_Task requirements_:
Copy out the data from the line with "Property and Equipment - net" to the line with "Other Assets", both included, word for word.

+++ Input for this task

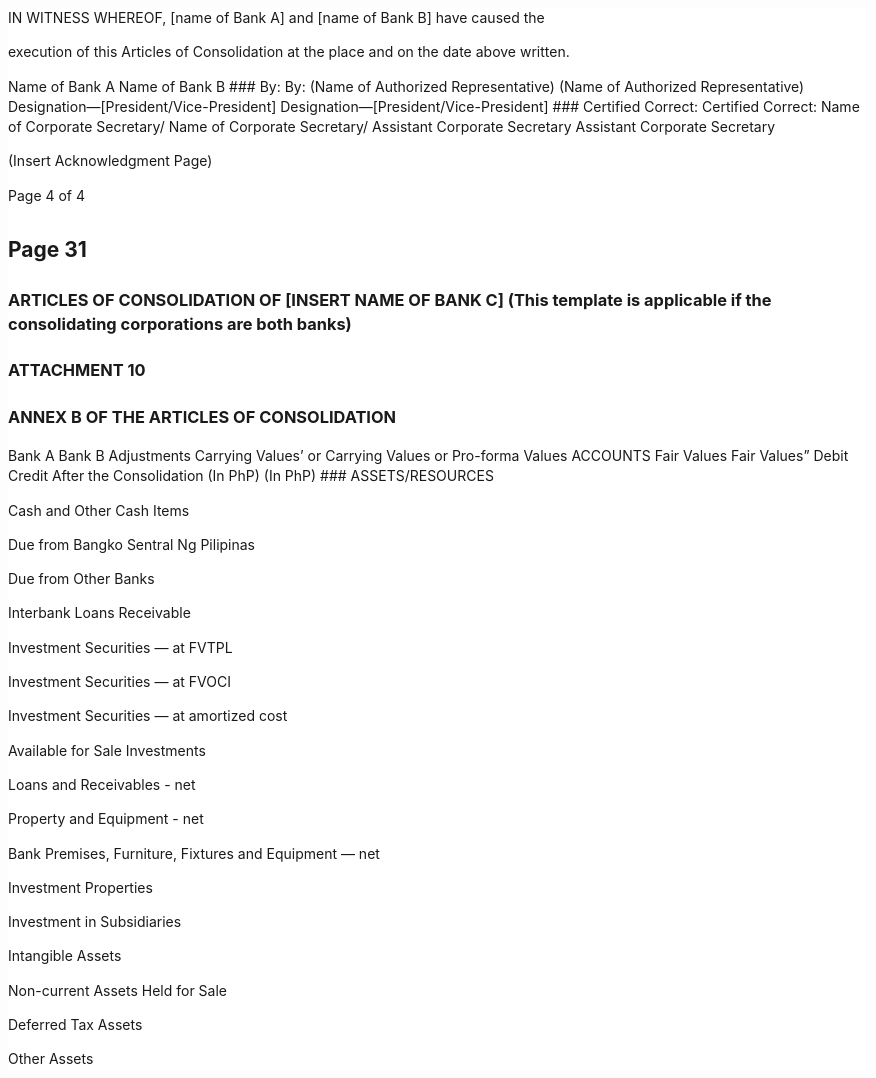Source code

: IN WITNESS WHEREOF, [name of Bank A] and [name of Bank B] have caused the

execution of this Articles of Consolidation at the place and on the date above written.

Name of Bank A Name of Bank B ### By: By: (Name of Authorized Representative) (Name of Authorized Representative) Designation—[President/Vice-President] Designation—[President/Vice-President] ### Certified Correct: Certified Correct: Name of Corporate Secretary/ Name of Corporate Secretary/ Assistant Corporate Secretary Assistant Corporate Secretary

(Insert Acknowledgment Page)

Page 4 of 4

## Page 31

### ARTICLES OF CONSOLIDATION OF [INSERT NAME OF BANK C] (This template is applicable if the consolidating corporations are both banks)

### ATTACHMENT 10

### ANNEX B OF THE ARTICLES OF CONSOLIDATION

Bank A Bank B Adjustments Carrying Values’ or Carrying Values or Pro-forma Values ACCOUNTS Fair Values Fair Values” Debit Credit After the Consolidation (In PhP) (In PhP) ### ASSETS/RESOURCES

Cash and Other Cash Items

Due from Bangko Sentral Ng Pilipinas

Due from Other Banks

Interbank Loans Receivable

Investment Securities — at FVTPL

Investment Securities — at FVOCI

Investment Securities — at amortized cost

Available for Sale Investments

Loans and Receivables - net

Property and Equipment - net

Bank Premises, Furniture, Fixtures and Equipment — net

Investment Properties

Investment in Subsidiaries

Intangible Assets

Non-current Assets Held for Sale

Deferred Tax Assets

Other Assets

++++++
+++ Input for this task

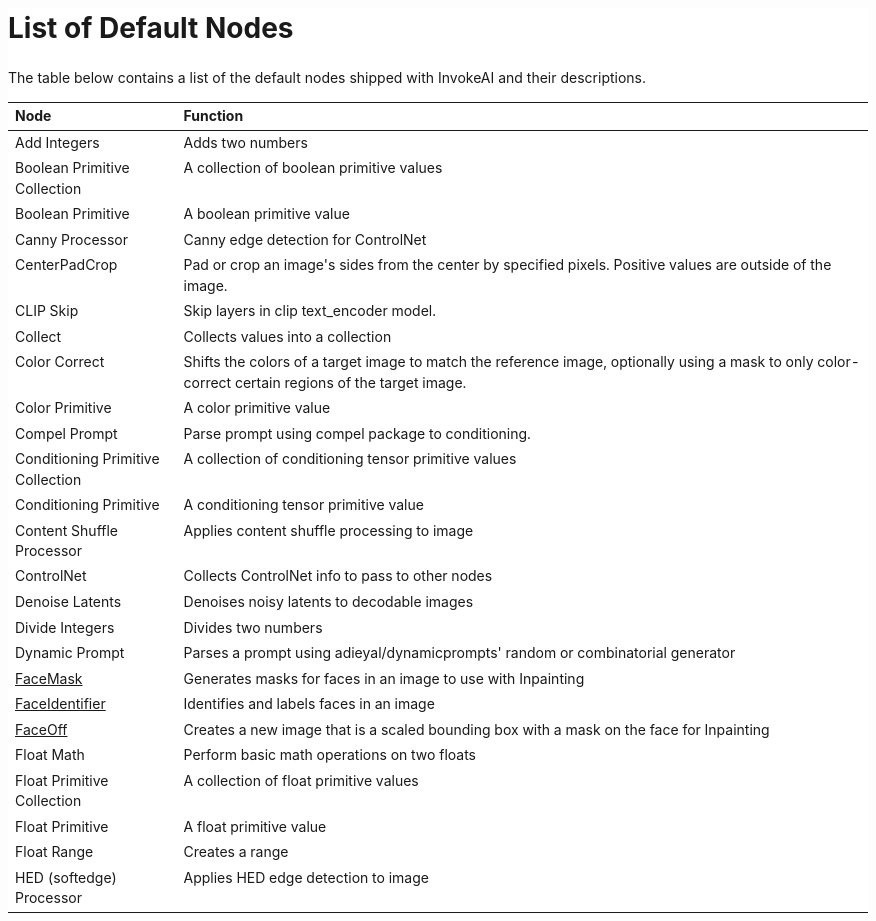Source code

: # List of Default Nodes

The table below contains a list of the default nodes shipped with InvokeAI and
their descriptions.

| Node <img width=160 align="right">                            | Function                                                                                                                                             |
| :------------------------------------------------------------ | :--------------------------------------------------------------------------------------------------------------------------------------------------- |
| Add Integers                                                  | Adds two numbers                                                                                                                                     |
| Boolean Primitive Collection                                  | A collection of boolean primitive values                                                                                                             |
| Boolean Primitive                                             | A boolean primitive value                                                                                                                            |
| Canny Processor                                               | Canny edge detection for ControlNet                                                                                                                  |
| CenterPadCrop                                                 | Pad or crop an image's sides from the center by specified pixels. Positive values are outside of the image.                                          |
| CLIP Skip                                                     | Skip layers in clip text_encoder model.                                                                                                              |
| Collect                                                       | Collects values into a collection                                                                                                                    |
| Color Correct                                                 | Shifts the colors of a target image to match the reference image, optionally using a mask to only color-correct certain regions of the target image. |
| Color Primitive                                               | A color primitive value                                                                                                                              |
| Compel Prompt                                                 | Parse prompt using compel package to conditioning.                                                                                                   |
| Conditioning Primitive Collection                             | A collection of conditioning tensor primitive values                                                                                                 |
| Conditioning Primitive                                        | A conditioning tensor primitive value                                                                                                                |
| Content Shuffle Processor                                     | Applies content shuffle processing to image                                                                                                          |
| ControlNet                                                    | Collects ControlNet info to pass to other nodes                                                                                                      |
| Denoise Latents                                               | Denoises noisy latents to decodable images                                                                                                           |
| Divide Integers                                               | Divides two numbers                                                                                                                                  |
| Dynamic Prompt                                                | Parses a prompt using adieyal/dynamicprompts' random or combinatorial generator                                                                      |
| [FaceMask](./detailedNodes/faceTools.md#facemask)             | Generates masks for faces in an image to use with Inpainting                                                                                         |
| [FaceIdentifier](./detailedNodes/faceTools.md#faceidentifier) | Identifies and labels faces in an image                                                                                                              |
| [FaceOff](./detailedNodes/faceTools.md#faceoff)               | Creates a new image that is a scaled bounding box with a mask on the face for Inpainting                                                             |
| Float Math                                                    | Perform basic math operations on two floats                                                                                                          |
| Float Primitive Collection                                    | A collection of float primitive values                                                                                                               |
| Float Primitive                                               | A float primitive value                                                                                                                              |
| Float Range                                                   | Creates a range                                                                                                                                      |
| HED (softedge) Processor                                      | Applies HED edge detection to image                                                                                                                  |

++++++

_Solution for this exercise_:
Property and Equipment - net

Bank Premises, Furniture, Fixtures and Equipment — net

Investment Properties

Investment in Subsidiaries

Intangible Assets

Non-current Assets Held for Sale

Deferred Tax Assets

Other Assets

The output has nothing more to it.